• Goal of the exercise: Reproduce the text of every item below without changes, leaving out the pictures.

• Given information:
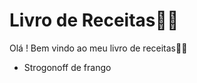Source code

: # 	Livro de Receitas:man_cook:

Olá ! Bem vindo ao meu livro de receitas:man_cook:

- Strogonoff de frango
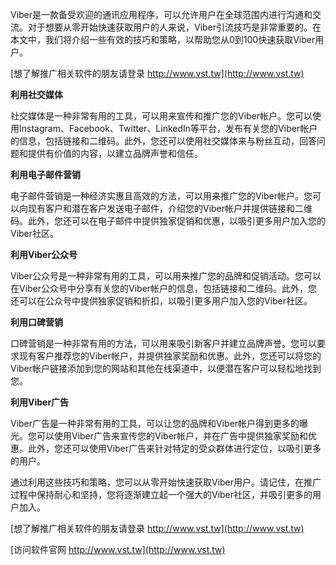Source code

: Viber是一款备受欢迎的通讯应用程序，可以允许用户在全球范围内进行沟通和交流。对于想要从零开始快速获取用户的人来说，Viber引流技巧是非常重要的。在本文中，我们将介绍一些有效的技巧和策略，以帮助您从0到100快速获取Viber用户。

[想了解推广相关软件的朋友请登录 http://www.vst.tw](http://www.vst.tw)

**利用社交媒体**

社交媒体是一种非常有用的工具，可以用来宣传和推广您的Viber帐户。您可以使用Instagram、Facebook、Twitter、LinkedIn等平台，发布有关您的Viber帐户的信息，包括链接和二维码。此外，您还可以使用社交媒体来与粉丝互动，回答问题和提供有价值的内容，以建立品牌声誉和信任。

**利用电子邮件营销**

电子邮件营销是一种经济实惠且高效的方法，可以用来推广您的Viber帐户。您可以向现有客户和潜在客户发送电子邮件，介绍您的Viber帐户并提供链接和二维码。此外，您还可以在电子邮件中提供独家促销和优惠，以吸引更多用户加入您的Viber社区。

**利用Viber公众号**

Viber公众号是一种非常有用的工具，可以用来推广您的品牌和促销活动。您可以在Viber公众号中分享有关您的Viber帐户的信息，包括链接和二维码。此外，您还可以在公众号中提供独家促销和折扣，以吸引更多用户加入您的Viber社区。

**利用口碑营销**

口碑营销是一种非常有用的方法，可以用来吸引新客户并建立品牌声誉。您可以要求现有客户推荐您的Viber帐户，并提供独家奖励和优惠。此外，您还可以将您的Viber帐户链接添加到您的网站和其他在线渠道中，以便潜在客户可以轻松地找到您。

**利用Viber广告**

Viber广告是一种非常有用的工具，可以让您的品牌和Viber帐户得到更多的曝光。您可以使用Viber广告来宣传您的Viber帐户，并在广告中提供独家奖励和优惠。此外，您还可以使用Viber广告来针对特定的受众群体进行定位，以吸引更多的用户。

通过利用这些技巧和策略，您可以从零开始快速获取Viber用户。请记住，在推广过程中保持耐心和坚持，您将逐渐建立起一个强大的Viber社区，并吸引更多的用户加入。

[想了解推广相关软件的朋友请登录 http://www.vst.tw](http://www.vst.tw)


[访问软件官网 http://www.vst.tw](http://www.vst.tw)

• Response area:
Source code

: # 	Livro de Receitas:man_cook:

Olá ! Bem vindo ao meu livro de receitas:man_cook:

- Strogonoff de frango
Source code

: Viber是一款备受欢迎的通讯应用程序，可以允许用户在全球范围内进行沟通和交流。对于想要从零开始快速获取用户的人来说，Viber引流技巧是非常重要的。在本文中，我们将介绍一些有效的技巧和策略，以帮助您从0到100快速获取Viber用户。

[想了解推广相关软件的朋友请登录 http://www.vst.tw](http://www.vst.tw)

**利用社交媒体**

社交媒体是一种非常有用的工具，可以用来宣传和推广您的Viber帐户。您可以使用Instagram、Facebook、Twitter、LinkedIn等平台，发布有关您的Viber帐户的信息，包括链接和二维码。此外，您还可以使用社交媒体来与粉丝互动，回答问题和提供有价值的内容，以建立品牌声誉和信任。

**利用电子邮件营销**

电子邮件营销是一种经济实惠且高效的方法，可以用来推广您的Viber帐户。您可以向现有客户和潜在客户发送电子邮件，介绍您的Viber帐户并提供链接和二维码。此外，您还可以在电子邮件中提供独家促销和优惠，以吸引更多用户加入您的Viber社区。

**利用Viber公众号**

Viber公众号是一种非常有用的工具，可以用来推广您的品牌和促销活动。您可以在Viber公众号中分享有关您的Viber帐户的信息，包括链接和二维码。此外，您还可以在公众号中提供独家促销和折扣，以吸引更多用户加入您的Viber社区。

**利用口碑营销**

口碑营销是一种非常有用的方法，可以用来吸引新客户并建立品牌声誉。您可以要求现有客户推荐您的Viber帐户，并提供独家奖励和优惠。此外，您还可以将您的Viber帐户链接添加到您的网站和其他在线渠道中，以便潜在客户可以轻松地找到您。

**利用Viber广告**

Viber广告是一种非常有用的工具，可以让您的品牌和Viber帐户得到更多的曝光。您可以使用Viber广告来宣传您的Viber帐户，并在广告中提供独家奖励和优惠。此外，您还可以使用Viber广告来针对特定的受众群体进行定位，以吸引更多的用户。

通过利用这些技巧和策略，您可以从零开始快速获取Viber用户。请记住，在推广过程中保持耐心和坚持，您将逐渐建立起一个强大的Viber社区，并吸引更多的用户加入。

[想了解推广相关软件的朋友请登录 http://www.vst.tw](http://www.vst.tw)


[访问软件官网 http://www.vst.tw](http://www.vst.tw)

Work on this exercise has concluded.